This pandemic has changed all of our lives as none of us could have ever imagined, even the elderly generation, has stated that they have never witnessed anything like this in their lifetimes. Who would have thought that the entire world would have been shut down at one point? The fact that we haven’t been able to see our loved ones, hug people, unable to visit our sick family and friends who are hospitalized, and our kids/grandkids not being able to socialize with their friends has been extremely difficult for most.
For those people who are already suffering with depression, the pandemic has made them sink further into that dark hole, particularly, if they live alone. They have nothing but time on their hands other than to think, think, think. They shut down and shut people out and the people, who have been locked out, have no idea as to why; therefore, they are left scratching their heads and wondering what they could have possibly done to offend them. Those who are depressed may be ashamed to tell their friends and family members why they are so distant, but they shouldn’t be. We all have our struggles. At least in communicating that you need space, they will understand that it’s not them and, who knows, you might just find out they can be a great listener or pray along with you. Depression is real in itself but coupled with this pandemic, it’s an absolute beast.
I have been afforded the opportunity to spend time with a few folk, which includes my parents and I’m grateful for that. While I miss being out and about as well as missing the human touch (hugging), I haven’t been depressed although I suffered with it and through it in the past. Perhaps, it’s because my 5-year-old granddaughter lives with me and keeps me quite busy, which is a blessing in of itself. I can say that I’ve appreciated the shut down because it has allowed me to slow down. I didn’t realize just how busy I was until there was nothing that I could do.
My granddaughter, on the other hand, misses her friends terribly and will say to me from time to time that I get to see my “friends” meaning my coworkers. Even though she and I talk about the coronavirus and why I have to keep her safe, she doesn’t understand why her life has been turned upside down and disrupted the way it has been. She is a social butterfly and enjoys playing with and talking to her friends. I try and keep her busy by doing various activities with her and one of my best friends will come by sometimes to join us in our fun or we will visit them, which is something she always looks forward to.
I haven’t hugged my parents in months and trust me I miss not being able to do so when I visit them occasionally. I’m a very huggy, feely type person and I love giving and receiving hugs. I have to admit this is the piece that is really difficult for me.

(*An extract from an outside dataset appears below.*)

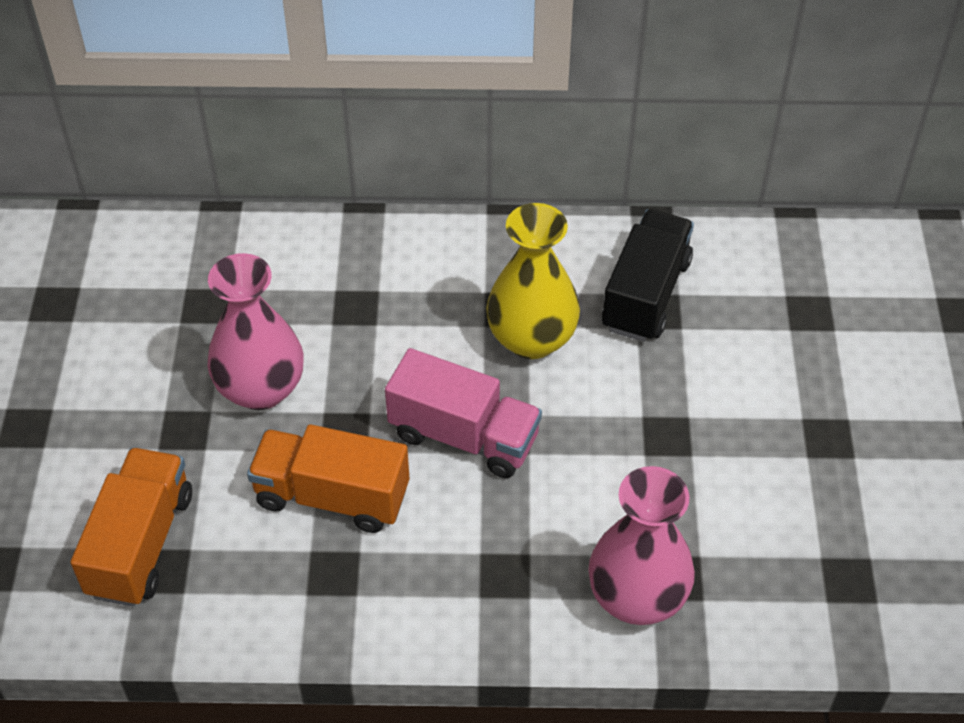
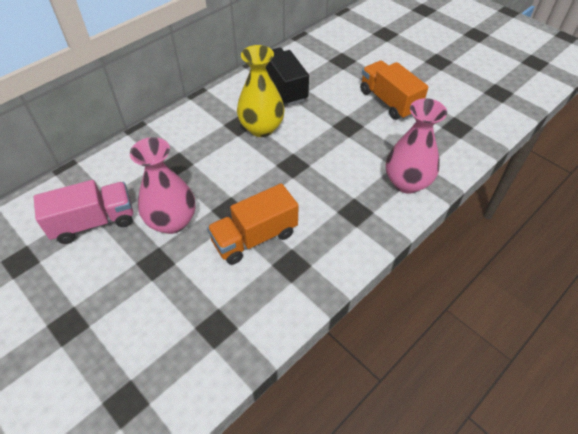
camera: 45 degrees left, 0 degrees up
(141, 544) = (192, 325): orange truck -> orange truck (389, 102)
(464, 436) = (278, 177): pink truck -> pink truck (94, 222)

As we all try to adjust to this “new” norm, please don’t allow yourself to shut down mentally, physically or emotionally. When you find yourself depressed, think of things that you can do to put your mind at ease, i.e., praying, taking a walk through your neighborhood, calling a friend, writing, exercising, reading, etc. Talk to a trusted friend or family member about what you’re dealing with; it’s a tough load to carry singlehandedly. I know about depression and it’s all consuming manner, as I lived that for many a years alone because I was too embarrassed to talk about it. Just to think I would have taken my life had I not been afraid of what people would think of me. During this pandemic, there have been those who have committed suicide because the pressure of being alone was just too great for them to bear. Please don’t let this be you. Depression is no joke!